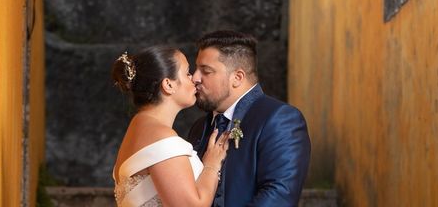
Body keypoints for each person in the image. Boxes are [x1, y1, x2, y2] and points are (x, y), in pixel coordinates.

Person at [188, 30, 311, 207]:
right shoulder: (199, 127)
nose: (195, 78)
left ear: (237, 77)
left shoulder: (281, 119)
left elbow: (278, 195)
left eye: (205, 71)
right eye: (196, 69)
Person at [112, 45, 231, 207]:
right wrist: (211, 164)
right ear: (168, 85)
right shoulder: (162, 137)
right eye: (187, 72)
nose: (194, 79)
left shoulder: (137, 126)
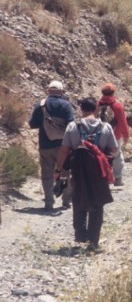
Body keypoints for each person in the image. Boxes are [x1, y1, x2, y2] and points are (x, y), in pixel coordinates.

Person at [56, 97, 117, 251]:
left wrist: (59, 169)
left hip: (78, 169)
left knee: (78, 198)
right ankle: (93, 241)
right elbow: (114, 150)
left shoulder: (72, 126)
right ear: (96, 108)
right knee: (97, 202)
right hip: (99, 170)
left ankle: (80, 235)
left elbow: (64, 150)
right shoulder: (106, 127)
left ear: (81, 109)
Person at [29, 80, 76, 210]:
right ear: (61, 91)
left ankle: (49, 202)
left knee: (47, 173)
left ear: (48, 91)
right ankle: (66, 201)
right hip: (64, 146)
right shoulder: (66, 105)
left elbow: (32, 124)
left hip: (45, 145)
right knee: (66, 172)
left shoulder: (40, 106)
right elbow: (71, 125)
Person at [98, 84, 130, 185]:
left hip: (100, 135)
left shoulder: (97, 104)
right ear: (113, 93)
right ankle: (118, 179)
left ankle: (104, 178)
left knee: (101, 155)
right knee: (117, 155)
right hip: (115, 135)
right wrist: (126, 135)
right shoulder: (117, 106)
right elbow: (123, 122)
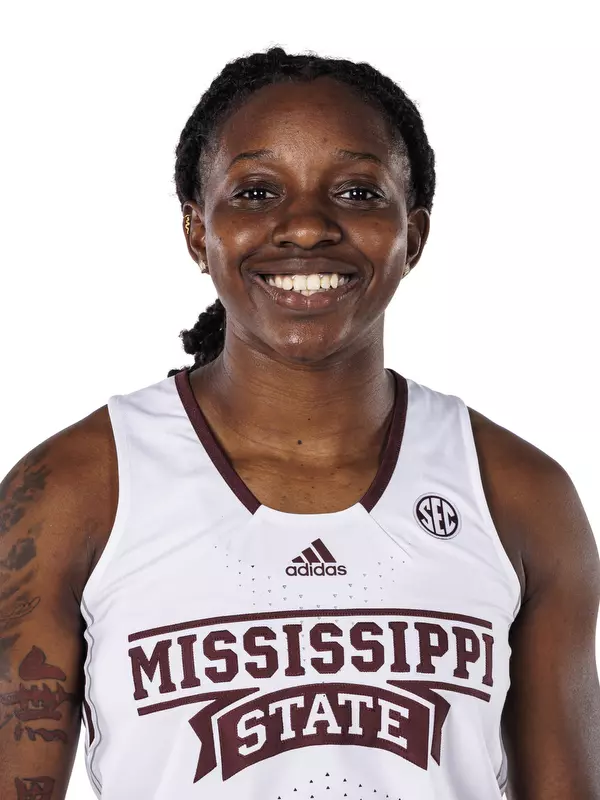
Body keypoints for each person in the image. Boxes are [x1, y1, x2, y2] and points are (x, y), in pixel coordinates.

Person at [1, 45, 599, 800]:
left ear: (411, 236)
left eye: (356, 190)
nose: (307, 226)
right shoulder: (72, 489)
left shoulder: (520, 493)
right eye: (255, 193)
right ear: (198, 233)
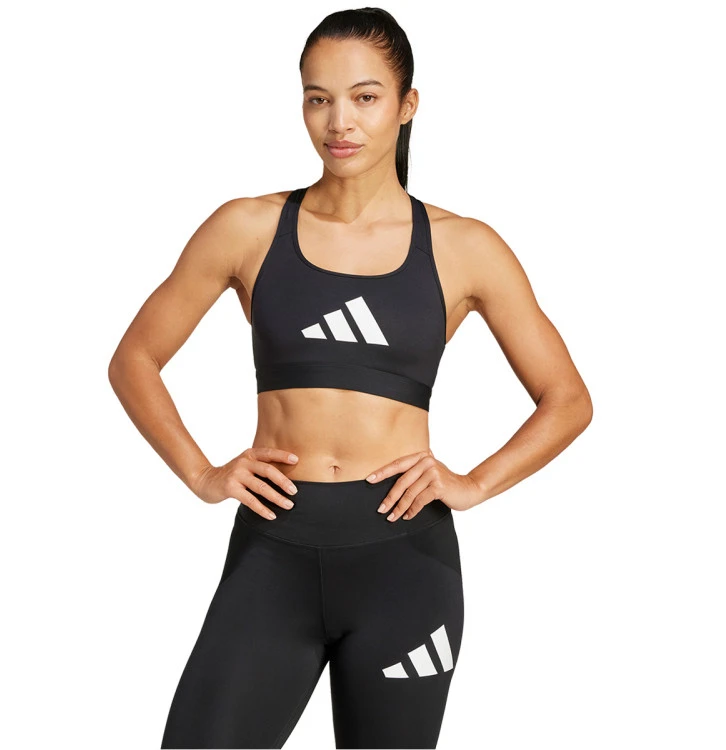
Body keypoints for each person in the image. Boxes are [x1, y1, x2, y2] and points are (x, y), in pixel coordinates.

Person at [108, 7, 592, 749]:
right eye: (318, 98)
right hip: (272, 549)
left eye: (365, 97)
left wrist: (473, 483)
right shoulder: (248, 227)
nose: (340, 122)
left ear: (407, 105)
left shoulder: (464, 247)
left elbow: (567, 399)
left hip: (406, 564)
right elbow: (135, 358)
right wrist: (202, 474)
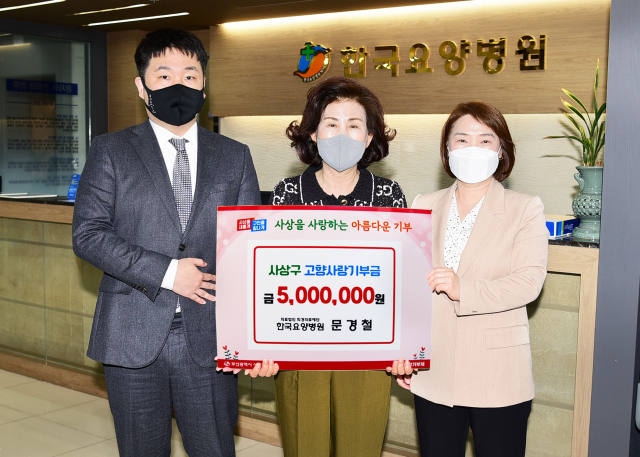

* * * * * * * * *

• [Problem to solve]: Since the pictures are not wanted, transcribe the rest of the listing above exactly.

• [Solution for this exercise]:
Body keypoints for each person in the image. Boxes are [x1, y1, x2, y2] and points are (x, y), in pixel coordinates.

Person at [188, 30, 311, 207]:
right shoulder: (199, 127)
nose: (195, 78)
left ear: (237, 77)
left shoulder: (281, 119)
left elbow: (278, 195)
left eye: (205, 71)
right eye: (196, 69)
Person at [112, 45, 231, 207]:
right wrist: (211, 164)
right ear: (168, 85)
right shoulder: (162, 137)
right eye: (187, 72)
nose: (194, 79)
left shoulder: (137, 126)
Body keypoints for each person in the image. Boxes are [x1, y1, x2, y2] and points are (x, y), in pixel coordinates.

Person at [56, 97, 117, 251]:
left wrist: (59, 169)
left hip: (78, 169)
left knee: (78, 198)
right ankle: (93, 241)
right elbow: (114, 150)
left shoulder: (72, 126)
right ear: (96, 108)
right knee: (97, 202)
right hip: (99, 170)
left ankle: (80, 235)
left elbow: (64, 150)
right shoulder: (106, 127)
left ear: (81, 109)
Person at [29, 80, 76, 210]:
right ear: (61, 91)
left ankle: (49, 202)
left knee: (47, 173)
left ear: (48, 91)
right ankle: (66, 201)
right hip: (64, 146)
right shoulder: (66, 105)
left elbow: (32, 124)
left hip: (45, 145)
right knee: (66, 172)
left shoulder: (40, 106)
right elbow: (71, 125)
Person at [98, 84, 130, 185]:
left hip: (100, 135)
left shoulder: (97, 104)
right ear: (113, 93)
right ankle: (118, 179)
left ankle: (104, 178)
left knee: (101, 155)
right knee: (117, 155)
right hip: (115, 135)
right wrist: (126, 135)
right shoulder: (117, 106)
right elbow: (123, 122)
Body keypoints for each person in the image. Boxes are [x1, y1, x2, y2] and points are (x, y), in pixel coordinates.

Person at [1, 45, 599, 800]:
left ear: (411, 236)
left eye: (356, 190)
nose: (307, 226)
right shoulder: (72, 489)
left shoulder: (520, 493)
right eye: (255, 193)
right ear: (198, 233)
Body keypoints for each person in the image. Boxes are [x1, y1, x2, y2] and points are (x, y), in pixel coordinates.

Person at [108, 7, 592, 749]:
right eye: (318, 98)
right hip: (272, 549)
left eye: (365, 97)
left wrist: (473, 483)
right shoulder: (248, 227)
nose: (340, 122)
left ear: (407, 105)
left shoulder: (464, 247)
left elbow: (567, 399)
left hip: (406, 564)
right elbow: (135, 358)
right wrist: (202, 474)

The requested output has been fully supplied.